Cette deuxième conjonction décisive durera six années emplies de joie où Jérôme ROY, en chef, se familiarise avec le classicisme «à la française», la structuration du travail bien fait, les poissons nobles et les viandes racées. «J’ai compris cette cuisine, j’ai appris à devenir un meneur d’hommes qui fait tourner la baraque». En 2007, le génial charismatique Pierre GAGNAIRE lui offre l’ouverture des «Airelles», à Courchevel.

«J’ai serré la main de ce grand Monsieur, j’étais heureux, ce fut une illumination, il s’est passé quelque chose, question de feeling.
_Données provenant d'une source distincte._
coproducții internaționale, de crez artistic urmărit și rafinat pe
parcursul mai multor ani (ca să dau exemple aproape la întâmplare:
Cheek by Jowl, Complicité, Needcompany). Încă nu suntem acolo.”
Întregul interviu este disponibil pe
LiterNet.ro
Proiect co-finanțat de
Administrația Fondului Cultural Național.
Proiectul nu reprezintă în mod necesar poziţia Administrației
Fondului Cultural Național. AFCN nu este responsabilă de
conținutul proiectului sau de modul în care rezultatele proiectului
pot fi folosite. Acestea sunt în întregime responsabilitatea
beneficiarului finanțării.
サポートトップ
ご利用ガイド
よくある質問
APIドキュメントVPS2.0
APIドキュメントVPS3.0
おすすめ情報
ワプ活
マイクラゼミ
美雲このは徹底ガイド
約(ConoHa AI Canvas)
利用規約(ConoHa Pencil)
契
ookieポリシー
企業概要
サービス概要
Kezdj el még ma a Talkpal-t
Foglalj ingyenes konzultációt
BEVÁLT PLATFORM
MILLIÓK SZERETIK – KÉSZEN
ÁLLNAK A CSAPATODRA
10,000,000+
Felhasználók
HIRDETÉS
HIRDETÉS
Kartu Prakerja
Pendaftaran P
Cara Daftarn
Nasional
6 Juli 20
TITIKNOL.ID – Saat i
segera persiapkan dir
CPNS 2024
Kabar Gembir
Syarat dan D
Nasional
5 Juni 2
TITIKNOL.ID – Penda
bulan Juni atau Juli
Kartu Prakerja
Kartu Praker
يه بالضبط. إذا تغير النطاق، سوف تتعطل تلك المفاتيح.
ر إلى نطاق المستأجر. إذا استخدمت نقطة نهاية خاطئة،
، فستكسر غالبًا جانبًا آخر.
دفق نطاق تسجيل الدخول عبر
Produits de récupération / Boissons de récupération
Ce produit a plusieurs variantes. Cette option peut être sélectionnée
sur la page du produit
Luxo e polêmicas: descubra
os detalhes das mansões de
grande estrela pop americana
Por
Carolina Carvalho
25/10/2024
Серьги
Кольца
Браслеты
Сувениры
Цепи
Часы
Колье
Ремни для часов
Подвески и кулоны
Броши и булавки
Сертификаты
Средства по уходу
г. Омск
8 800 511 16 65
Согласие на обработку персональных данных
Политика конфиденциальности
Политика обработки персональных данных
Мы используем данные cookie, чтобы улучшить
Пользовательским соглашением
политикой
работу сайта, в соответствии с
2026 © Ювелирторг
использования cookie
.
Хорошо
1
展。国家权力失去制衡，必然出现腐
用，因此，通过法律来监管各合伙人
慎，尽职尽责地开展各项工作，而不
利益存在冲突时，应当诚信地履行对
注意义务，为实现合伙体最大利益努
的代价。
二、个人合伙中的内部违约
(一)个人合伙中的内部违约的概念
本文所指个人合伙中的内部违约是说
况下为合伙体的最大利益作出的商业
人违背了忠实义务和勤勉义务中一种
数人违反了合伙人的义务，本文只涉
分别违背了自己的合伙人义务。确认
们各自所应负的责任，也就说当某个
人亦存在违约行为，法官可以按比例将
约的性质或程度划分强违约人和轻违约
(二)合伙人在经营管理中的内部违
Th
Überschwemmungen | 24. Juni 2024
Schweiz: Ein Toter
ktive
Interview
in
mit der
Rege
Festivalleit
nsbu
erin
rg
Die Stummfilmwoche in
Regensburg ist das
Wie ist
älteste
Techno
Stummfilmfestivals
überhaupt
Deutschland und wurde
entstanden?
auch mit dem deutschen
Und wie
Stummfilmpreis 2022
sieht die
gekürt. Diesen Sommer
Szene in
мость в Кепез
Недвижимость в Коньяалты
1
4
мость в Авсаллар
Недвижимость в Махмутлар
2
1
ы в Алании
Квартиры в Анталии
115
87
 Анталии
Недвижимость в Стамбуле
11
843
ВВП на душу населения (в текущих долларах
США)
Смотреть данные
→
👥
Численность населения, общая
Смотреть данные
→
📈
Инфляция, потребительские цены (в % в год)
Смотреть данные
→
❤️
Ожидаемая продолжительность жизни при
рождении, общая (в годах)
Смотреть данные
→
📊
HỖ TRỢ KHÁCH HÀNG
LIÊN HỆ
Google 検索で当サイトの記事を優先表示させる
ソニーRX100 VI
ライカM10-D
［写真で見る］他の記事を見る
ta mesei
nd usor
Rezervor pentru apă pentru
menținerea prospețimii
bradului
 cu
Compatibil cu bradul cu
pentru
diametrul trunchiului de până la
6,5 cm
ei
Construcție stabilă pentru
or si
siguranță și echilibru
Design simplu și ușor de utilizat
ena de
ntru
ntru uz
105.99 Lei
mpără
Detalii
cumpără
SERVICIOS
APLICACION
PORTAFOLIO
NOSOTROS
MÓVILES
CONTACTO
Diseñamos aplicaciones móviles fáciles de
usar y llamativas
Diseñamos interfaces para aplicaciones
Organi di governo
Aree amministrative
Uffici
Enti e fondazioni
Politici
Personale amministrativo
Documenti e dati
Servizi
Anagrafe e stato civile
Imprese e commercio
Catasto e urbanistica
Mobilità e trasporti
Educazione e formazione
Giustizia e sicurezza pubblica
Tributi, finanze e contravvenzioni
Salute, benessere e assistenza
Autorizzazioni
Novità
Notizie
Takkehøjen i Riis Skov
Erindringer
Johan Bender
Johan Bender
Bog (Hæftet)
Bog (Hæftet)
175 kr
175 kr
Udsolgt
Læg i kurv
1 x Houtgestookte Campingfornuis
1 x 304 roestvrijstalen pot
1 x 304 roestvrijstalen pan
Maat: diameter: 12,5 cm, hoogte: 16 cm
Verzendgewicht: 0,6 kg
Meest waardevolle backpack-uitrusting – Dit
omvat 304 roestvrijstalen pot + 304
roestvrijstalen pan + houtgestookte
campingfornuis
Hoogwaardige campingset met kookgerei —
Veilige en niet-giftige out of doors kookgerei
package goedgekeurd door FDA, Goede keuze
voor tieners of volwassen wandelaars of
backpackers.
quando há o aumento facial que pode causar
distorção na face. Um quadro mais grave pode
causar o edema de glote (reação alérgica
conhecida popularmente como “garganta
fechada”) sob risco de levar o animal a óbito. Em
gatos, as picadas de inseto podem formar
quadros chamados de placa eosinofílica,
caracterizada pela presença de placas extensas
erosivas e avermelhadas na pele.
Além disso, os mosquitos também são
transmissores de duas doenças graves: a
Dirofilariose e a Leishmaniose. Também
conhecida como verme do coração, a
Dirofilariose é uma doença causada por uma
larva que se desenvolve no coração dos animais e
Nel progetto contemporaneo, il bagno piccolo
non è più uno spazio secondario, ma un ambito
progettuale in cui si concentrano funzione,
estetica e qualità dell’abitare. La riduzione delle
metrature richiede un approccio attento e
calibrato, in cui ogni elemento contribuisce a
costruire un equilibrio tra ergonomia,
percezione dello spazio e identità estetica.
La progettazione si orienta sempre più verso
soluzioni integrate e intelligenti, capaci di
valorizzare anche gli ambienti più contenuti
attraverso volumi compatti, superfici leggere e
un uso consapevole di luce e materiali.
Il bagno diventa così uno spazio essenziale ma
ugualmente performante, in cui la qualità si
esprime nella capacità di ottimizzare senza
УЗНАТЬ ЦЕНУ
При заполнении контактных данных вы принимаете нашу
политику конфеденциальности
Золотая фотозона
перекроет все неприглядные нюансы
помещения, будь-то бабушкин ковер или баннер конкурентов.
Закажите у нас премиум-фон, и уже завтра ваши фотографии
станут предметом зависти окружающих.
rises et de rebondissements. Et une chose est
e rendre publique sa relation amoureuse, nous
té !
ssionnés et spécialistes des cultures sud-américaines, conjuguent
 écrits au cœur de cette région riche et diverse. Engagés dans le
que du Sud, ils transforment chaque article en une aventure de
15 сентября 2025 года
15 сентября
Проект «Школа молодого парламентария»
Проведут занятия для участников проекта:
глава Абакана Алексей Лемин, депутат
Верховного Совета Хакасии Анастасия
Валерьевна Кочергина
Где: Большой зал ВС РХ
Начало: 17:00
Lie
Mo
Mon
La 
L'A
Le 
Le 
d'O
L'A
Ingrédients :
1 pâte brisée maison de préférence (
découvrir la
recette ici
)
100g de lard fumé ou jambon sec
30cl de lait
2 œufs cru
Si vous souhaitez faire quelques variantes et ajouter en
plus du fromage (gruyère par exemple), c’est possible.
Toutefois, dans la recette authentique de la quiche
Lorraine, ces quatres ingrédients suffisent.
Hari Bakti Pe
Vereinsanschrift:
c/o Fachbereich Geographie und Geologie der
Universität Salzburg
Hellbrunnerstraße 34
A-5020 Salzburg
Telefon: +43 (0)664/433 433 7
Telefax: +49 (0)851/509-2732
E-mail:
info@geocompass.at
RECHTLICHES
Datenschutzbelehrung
Pierre GAGNAIRE demeure LE CHEF». Très proche du créateur apinaquois de constellations sidérantes, Jérôme ROY, en mai 2008, lance le restaurant du «Séoul Hôtel Lotte». En ressouvenir maternel, il y signe un homard juste poché en rouelles, laitue braisée en tronçons de boudins, réchauffé dans un beurre noisette, bisque liée à la farine de riz noir, crumble d’ail.


Celui qui fut élu, par ses pairs, le 27 janvier 2015, "plus grand chef étoilé du monde" le complimente. En juin 2010, à Saint-Tropez, l’homme de confiance inaugure le restaurant «Colette by Pierre GAGNAIRE» à l’Hôtel SEZZ. Le 11 juin 2012, le grand stéphanois le place au «Couvent des Minimes». Dans ce «Relais & Châteaux» presque secret, dans cette Provence protégée, Jérôme ROY exerce sa créativité qui transite par toutes les formes et les forces de produits identifiés aux textures différentes.

Il harmonise couteaux et épicéa, gambas et tagette, veau et thé vert, poutargue et maïs, baudroie, prunes salées et cèpes, pour accueillir des équilibres zébrés, des échanges patients. Ces ajustements s’essayent au frisson dans le premier dessert mirabelles/baies de sureau/Perles du Japon. Ils jouent le citronné infime, la subtilité de l’amertume contre les acidités dans le marquage des couleurs. Avec un tâtonnement persistant de la pureté dans les beurres légers ou émulsionnés à l’huile d’olive niçoise, le Chef du Cloître affectionne le contraste, couvent et agitations, paix et tourments.


Pour toucher l’esprit et renouer avec les esprits, le tranché du piquant revient. «La cuisine, je la pense toujours légère, naturelle». Dans la douceur bienveillante des légumes du potager sans extension infinie du tissu végétal, la fibre accompagne le débordement qui surgit par un bouillon d’arêtes grillées ou bien même la suavité maîtrisée d’un poivre pamplemousse du Népal. La triade couleurs-épices-herbes sauvages allurée par le support acide et l’amertume excède ses contours par des combinatoires sucré-salé à la recherche d’une sorte d’ «umami», témoin cette tuile froissée, fleur de Jasmin, fraise-rhubarbe.



Le piment majore les charmes du couvent à l’heure du premier SPA de luxe de « L’OCCITANE » qui incite à la méditation sur la netteté des issues et la clarté des fonds. A partir d’une matière d’excellence, de ses désinences, de ses agencements et de ses températures différentielles, Jérôme ROY manie la fraîcheur virtuose, une ligne d’apesanteur à l’image de ses fromages enjolivés, brousse de brebis/crème de balsamique, pâte d’amande/banon tiède/Cassis.